Two local teenagers shine on national level
Published: Saturday, August 3, 2013 at 6:01 a.m.
Last Modified: Sunday, August 4, 2013 at 12:26 a.m.
Over the course of about a year training at the Easton Newberry Sports Complex, 13-year-old Hala Skelton progressed from mastering the basics of archery to medaling in a national competition.
At the Easton Junior Olympic Archery Development (JOAD) Nationals competition in July, Skelton won gold for her overall performance.
“It's pretty amazing, I mean, knowing that my hard work finally paid off,” she said. “It was incredible.”
The Newberry center has provided not only a training site but also a support network for her. Everyone, from coaches to other young archers, are always helpful when she has questions about technique.
Archery is a sport anyone can enjoy, young or old, according to Skelton. The hardest part is keeping your focus.
“It's not exactly a physical sport,” she said. “It's more of a mental sport.”
She was one of several young athletes who train at the Newberry-based archery complex that medaled in the national JOAD competition, which was held in Hamilton, Ohio.
Meghan Collins, who is also a 13-year-old High Springs resident like Skelton, won gold for her overall performance as well.
Her father, Pete Collins, said she got involved in archery about a year-and-a-half ago through an afterschool club and has been training at the Newberry complex for most of that time.
Meghan has shot thousands of arrows by this point, and she has her sights set even higher than nationals, he said. She has Olympic aspirations and the work ethic to match. “If it's an A, she's not happy. It's got to be an A-plus,” he said. “But she's like that with just about everything. If it's important, she's going to be passionate about it.”
Robert Turner, the head archery coach at the Easton complex in Newberry, said youths who train there brought home more medals from the national JOAD competition this year than ever before.

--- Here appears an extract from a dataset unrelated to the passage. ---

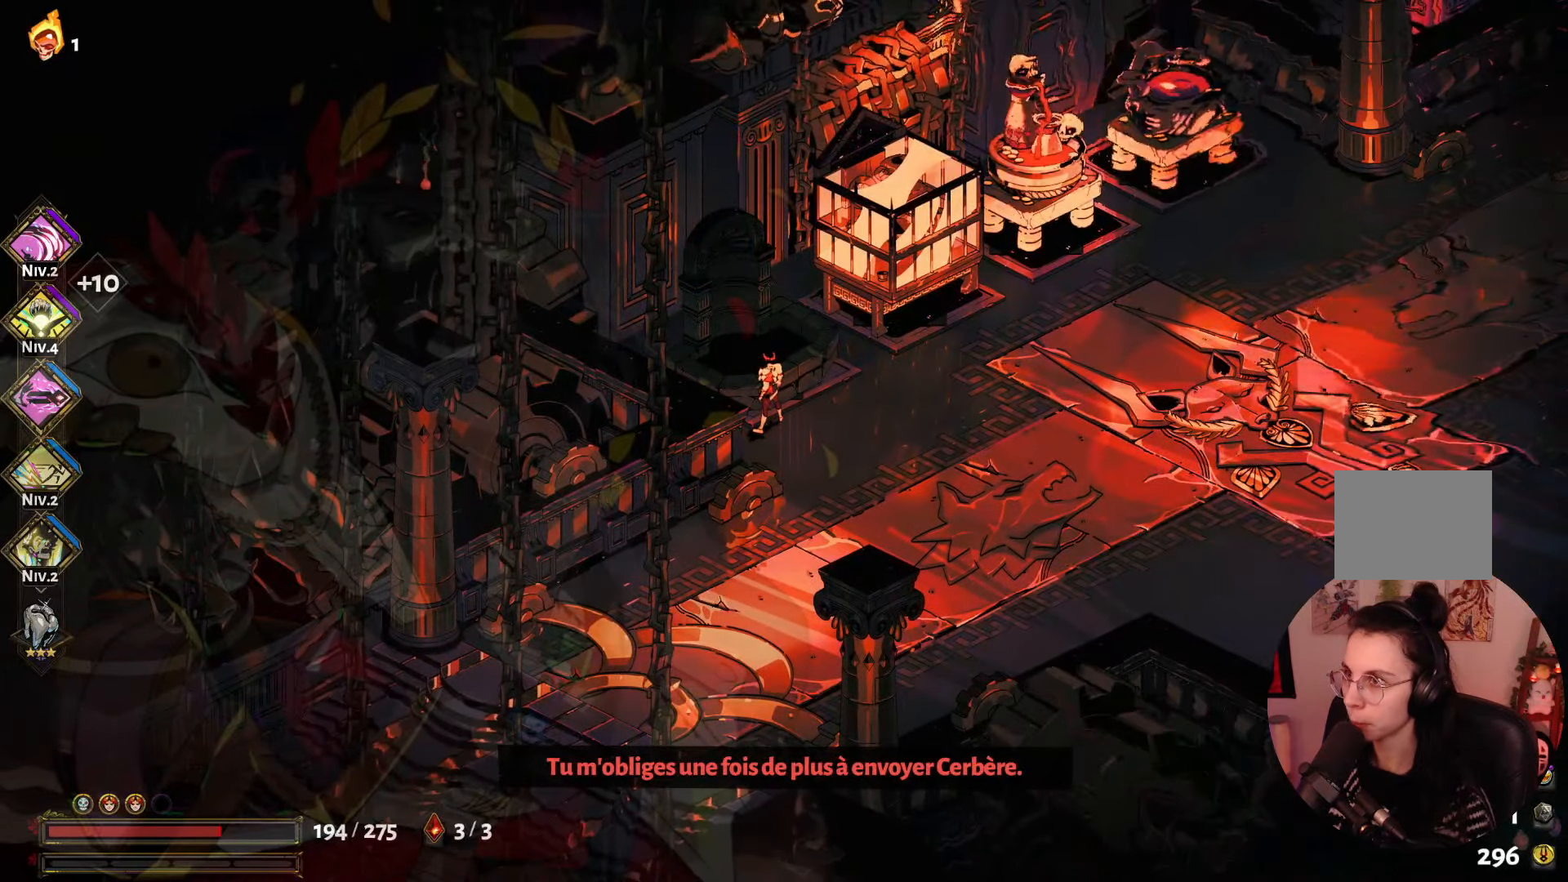
{"buttons": [], "left_stick": "center", "right_stick": "center", "events": []}
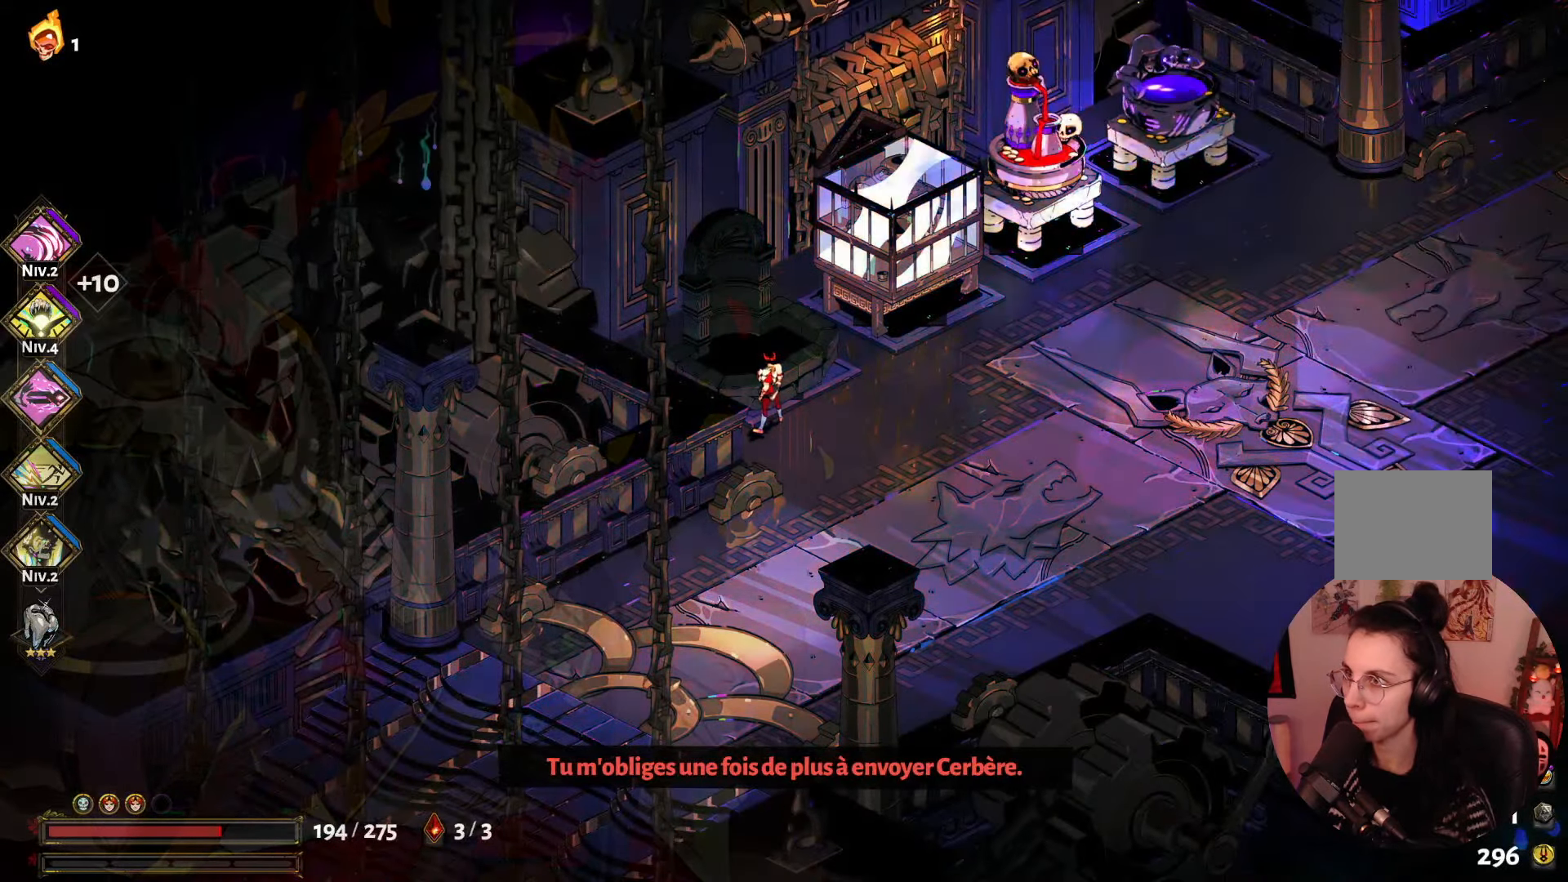
{"buttons": [], "left_stick": "right", "right_stick": "center", "events": [[417, "left_stick", "right"]]}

Archery is a welcoming sport where age and body type don't matter. “It teaches a lot of great skills around motivation,” he said. “It's a lot of internal struggle.”
Archery has become a shared passion for Joey Todd and his family. Todd is a full-time coach at the Newberry center, and his children Trinity, 11, and Wyatt, 10, as well as his niece Hannah Strope, 13, train there.
All three medaled at Nationals last month, with Trinity earning a silver medal for her overall performance and Wyatt and Hannah making top 10 finishes in their respective divisions, as well as bringing home medals for specific competitions, he said.
He has watched his children grow and make friends as they train at the Newberry center, and has seen many other kids who were bullied in school or didn't do well in team sports blossom after discovering archery.
“This is the real deal, and we're doing this all the time, every week, you know, practicing daily to get better and better and better,” he said. “To be the best in the world.”